§ **EXERCISE GOAL**: Locate the line that contains "日々の気になる話題やあれこれをレポート" in the entries below, then repeat it and every following line through the line that contains "шёпот разрушил мой брак", exactly, and no others.

§ **EXERCISE DATA**:
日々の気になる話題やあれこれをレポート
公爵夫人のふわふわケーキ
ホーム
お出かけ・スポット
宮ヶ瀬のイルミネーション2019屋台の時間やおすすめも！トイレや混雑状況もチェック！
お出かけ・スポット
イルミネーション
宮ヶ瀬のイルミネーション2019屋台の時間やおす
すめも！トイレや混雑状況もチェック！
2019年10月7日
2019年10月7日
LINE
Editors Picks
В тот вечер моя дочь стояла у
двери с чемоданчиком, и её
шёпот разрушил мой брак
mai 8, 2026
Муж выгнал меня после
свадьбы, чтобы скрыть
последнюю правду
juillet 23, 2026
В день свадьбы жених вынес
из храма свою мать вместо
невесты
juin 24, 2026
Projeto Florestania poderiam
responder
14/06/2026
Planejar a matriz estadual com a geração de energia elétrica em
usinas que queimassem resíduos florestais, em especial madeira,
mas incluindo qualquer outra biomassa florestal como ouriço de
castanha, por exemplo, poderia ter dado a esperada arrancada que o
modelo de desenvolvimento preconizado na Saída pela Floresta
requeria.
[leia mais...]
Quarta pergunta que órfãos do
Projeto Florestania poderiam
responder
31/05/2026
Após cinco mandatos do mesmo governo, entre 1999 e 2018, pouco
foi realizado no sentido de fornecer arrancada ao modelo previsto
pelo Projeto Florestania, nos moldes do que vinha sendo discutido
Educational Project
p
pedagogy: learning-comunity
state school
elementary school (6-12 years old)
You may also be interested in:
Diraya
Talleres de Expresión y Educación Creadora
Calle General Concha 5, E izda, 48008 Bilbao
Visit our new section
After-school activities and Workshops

==

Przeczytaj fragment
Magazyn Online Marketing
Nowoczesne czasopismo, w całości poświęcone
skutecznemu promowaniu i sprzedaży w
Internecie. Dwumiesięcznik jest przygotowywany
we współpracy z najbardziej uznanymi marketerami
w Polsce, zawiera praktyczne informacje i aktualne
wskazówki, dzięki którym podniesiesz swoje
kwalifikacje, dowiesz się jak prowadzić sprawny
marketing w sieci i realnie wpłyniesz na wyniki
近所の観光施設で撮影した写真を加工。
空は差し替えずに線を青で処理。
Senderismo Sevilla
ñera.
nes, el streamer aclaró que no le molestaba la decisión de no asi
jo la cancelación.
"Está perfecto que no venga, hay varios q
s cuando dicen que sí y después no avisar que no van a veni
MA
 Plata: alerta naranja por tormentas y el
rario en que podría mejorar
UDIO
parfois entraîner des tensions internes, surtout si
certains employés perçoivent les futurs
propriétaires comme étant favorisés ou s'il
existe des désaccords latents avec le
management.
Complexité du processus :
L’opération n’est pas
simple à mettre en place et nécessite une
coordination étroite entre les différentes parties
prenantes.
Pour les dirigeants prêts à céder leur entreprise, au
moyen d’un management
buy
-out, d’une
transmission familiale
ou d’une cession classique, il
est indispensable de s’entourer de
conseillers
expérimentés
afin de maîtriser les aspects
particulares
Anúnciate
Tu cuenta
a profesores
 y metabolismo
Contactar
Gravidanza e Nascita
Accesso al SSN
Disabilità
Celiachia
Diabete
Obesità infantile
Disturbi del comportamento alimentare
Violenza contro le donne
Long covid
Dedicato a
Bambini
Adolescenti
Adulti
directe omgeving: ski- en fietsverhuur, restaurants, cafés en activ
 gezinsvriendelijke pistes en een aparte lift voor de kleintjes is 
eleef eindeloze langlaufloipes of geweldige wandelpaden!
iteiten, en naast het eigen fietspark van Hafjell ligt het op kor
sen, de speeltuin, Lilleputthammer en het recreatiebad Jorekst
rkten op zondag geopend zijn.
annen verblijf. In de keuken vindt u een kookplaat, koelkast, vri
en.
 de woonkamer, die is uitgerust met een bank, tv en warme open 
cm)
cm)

§ **RESULT FOR THIS EXERCISE**:
日々の気になる話題やあれこれをレポート
公爵夫人のふわふわケーキ
ホーム
お出かけ・スポット
宮ヶ瀬のイルミネーション2019屋台の時間やおすすめも！トイレや混雑状況もチェック！
お出かけ・スポット
イルミネーション
宮ヶ瀬のイルミネーション2019屋台の時間やおす
すめも！トイレや混雑状況もチェック！
2019年10月7日
2019年10月7日
LINE
Editors Picks
В тот вечер моя дочь стояла у
двери с чемоданчиком, и её
шёпот разрушил мой брак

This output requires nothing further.